### Input data
<<<<

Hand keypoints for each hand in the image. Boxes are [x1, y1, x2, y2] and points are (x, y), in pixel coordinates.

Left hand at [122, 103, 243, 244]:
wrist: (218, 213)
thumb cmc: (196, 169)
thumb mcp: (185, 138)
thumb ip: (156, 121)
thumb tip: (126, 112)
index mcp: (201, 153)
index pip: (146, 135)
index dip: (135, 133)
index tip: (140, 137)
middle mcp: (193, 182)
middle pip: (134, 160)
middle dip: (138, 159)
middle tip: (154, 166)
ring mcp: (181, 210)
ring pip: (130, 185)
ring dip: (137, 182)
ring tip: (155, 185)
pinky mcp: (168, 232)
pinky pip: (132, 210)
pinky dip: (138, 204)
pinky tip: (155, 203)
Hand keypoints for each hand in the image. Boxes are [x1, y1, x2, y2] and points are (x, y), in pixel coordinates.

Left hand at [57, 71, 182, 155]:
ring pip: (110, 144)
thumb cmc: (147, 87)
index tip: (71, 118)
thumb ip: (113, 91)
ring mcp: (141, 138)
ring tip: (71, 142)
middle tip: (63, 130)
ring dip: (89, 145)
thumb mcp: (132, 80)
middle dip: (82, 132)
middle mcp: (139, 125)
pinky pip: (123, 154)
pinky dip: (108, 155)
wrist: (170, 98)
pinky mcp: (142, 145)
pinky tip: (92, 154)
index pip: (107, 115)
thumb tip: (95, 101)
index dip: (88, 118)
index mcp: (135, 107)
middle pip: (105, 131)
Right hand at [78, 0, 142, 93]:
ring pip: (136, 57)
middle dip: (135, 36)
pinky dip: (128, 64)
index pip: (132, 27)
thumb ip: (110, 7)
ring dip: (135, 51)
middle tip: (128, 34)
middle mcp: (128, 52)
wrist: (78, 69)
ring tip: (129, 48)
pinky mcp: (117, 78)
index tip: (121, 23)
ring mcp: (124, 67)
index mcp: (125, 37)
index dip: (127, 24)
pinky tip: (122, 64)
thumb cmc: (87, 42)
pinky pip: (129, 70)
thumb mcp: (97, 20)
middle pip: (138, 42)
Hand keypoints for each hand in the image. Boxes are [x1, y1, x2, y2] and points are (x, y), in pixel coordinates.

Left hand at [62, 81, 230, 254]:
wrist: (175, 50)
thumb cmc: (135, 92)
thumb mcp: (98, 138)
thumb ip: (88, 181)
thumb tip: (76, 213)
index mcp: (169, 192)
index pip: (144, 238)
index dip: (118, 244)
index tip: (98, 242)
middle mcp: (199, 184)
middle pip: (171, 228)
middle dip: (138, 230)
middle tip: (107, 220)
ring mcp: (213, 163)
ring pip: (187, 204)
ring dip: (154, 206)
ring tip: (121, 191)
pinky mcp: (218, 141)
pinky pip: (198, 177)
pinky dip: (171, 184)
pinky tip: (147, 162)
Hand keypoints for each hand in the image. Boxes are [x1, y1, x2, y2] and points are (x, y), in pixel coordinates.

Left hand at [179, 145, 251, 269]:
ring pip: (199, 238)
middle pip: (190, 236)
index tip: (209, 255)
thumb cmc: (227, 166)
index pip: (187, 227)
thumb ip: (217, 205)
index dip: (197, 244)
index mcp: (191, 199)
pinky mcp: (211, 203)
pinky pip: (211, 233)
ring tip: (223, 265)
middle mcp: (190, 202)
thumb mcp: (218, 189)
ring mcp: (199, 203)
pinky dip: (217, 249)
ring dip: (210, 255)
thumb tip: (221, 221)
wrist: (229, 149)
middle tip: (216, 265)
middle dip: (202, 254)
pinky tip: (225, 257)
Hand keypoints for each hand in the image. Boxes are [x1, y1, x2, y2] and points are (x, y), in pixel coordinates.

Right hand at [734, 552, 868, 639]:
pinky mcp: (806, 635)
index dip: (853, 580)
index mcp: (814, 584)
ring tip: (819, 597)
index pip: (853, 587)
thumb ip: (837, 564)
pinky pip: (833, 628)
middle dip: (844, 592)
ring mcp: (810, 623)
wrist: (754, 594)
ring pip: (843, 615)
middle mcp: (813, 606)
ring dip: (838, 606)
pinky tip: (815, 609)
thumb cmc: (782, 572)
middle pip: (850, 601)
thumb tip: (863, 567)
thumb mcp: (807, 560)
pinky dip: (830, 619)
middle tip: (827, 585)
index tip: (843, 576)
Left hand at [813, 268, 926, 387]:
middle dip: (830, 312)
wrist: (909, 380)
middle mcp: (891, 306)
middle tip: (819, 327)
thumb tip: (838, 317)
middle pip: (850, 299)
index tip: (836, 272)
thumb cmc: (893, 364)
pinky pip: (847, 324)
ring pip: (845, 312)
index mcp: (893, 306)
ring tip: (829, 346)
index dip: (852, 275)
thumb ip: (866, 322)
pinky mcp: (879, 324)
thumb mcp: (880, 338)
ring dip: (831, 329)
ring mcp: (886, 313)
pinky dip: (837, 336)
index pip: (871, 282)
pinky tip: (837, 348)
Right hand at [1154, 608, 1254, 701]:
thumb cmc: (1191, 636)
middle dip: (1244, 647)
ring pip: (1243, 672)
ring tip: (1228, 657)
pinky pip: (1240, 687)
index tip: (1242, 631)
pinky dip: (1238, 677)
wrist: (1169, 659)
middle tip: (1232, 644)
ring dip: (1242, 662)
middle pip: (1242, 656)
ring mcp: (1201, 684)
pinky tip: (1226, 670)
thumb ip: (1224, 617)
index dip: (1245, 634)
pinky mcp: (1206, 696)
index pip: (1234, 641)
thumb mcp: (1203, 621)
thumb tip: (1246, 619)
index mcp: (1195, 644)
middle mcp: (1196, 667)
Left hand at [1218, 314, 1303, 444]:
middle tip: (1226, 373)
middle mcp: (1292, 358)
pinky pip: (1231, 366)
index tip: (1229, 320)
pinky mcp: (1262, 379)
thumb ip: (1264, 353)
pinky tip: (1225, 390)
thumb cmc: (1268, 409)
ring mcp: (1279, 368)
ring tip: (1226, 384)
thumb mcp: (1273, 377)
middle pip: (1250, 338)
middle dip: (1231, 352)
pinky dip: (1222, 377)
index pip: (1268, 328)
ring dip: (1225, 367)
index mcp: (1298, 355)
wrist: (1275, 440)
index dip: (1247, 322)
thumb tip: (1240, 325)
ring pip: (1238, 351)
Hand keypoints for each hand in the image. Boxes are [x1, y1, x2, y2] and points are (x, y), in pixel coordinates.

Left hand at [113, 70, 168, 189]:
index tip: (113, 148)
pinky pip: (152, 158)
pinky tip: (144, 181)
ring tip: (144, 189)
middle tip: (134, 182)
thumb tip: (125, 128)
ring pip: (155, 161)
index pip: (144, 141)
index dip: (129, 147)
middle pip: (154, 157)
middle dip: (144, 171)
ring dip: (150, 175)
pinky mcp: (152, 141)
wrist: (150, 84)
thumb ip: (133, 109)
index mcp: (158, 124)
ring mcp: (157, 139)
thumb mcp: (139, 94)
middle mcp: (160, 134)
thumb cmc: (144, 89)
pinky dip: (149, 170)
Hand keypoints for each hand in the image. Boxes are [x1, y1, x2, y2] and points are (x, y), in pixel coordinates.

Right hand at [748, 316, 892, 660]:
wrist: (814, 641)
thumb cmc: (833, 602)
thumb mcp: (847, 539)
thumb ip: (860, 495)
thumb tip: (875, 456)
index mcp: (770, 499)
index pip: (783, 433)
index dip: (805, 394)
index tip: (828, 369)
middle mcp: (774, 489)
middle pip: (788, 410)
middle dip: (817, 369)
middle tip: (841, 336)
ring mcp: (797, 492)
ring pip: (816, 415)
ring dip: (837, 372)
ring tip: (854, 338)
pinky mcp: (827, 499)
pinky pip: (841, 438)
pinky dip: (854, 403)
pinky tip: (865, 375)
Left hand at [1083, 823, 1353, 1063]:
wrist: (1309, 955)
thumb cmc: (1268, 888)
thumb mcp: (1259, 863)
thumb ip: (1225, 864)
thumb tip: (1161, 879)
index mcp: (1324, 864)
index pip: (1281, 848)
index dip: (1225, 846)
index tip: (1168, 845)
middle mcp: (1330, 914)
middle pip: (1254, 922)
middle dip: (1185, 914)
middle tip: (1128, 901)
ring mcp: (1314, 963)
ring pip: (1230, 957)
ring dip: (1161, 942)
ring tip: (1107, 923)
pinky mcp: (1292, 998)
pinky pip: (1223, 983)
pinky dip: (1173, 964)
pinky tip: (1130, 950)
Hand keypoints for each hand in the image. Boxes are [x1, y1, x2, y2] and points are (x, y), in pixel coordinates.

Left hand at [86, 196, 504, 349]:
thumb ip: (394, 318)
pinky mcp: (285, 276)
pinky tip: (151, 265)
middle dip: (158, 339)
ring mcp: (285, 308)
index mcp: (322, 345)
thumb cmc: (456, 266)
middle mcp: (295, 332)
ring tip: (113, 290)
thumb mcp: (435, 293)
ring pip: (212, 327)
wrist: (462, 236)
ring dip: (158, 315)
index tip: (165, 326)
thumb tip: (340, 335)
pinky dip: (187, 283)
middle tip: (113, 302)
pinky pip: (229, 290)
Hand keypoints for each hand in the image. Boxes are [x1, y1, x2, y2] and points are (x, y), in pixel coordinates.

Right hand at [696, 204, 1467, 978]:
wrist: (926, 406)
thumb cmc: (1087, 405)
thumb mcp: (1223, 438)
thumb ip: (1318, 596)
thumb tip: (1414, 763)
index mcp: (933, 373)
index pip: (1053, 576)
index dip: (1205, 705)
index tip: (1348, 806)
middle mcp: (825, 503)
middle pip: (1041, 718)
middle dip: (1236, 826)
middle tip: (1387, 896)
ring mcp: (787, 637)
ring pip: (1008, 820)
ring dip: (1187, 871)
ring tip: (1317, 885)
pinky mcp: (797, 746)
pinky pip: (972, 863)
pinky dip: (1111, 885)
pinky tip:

>>>>

### Task to carry out
Above are the records; from them, give again exactly the lines from the one containing "middle dip: (1244, 647)" through the one containing "pinky pip: (152, 158)", both included.

### Expected answer
middle dip: (1244, 647)
ring pip: (1243, 672)
ring tip: (1228, 657)
pinky pip: (1240, 687)
index tip: (1242, 631)
pinky dip: (1238, 677)
wrist: (1169, 659)
middle tip: (1232, 644)
ring dip: (1242, 662)
middle pip: (1242, 656)
ring mcp: (1201, 684)
pinky tip: (1226, 670)
thumb ip: (1224, 617)
index dip: (1245, 634)
pinky mcp: (1206, 696)
index pip: (1234, 641)
thumb mcp: (1203, 621)
thumb tip: (1246, 619)
index mcp: (1195, 644)
middle mcp: (1196, 667)
Left hand at [1218, 314, 1303, 444]:
middle tip: (1226, 373)
middle mcp: (1292, 358)
pinky pip: (1231, 366)
index tip: (1229, 320)
pinky mcp: (1262, 379)
thumb ip: (1264, 353)
pinky tip: (1225, 390)
thumb cmc: (1268, 409)
ring mcp: (1279, 368)
ring tip: (1226, 384)
thumb mcp: (1273, 377)
middle pip: (1250, 338)
middle dip: (1231, 352)
pinky dip: (1222, 377)
index pip: (1268, 328)
ring dip: (1225, 367)
index mcp: (1298, 355)
wrist: (1275, 440)
index dip: (1247, 322)
thumb tip: (1240, 325)
ring pip: (1238, 351)
Hand keypoints for each hand in the image. Boxes are [x1, y1, x2, y2] and points are (x, y), in pixel coordinates.

Left hand at [113, 70, 168, 189]:
index tip: (113, 148)
pinky pip: (152, 158)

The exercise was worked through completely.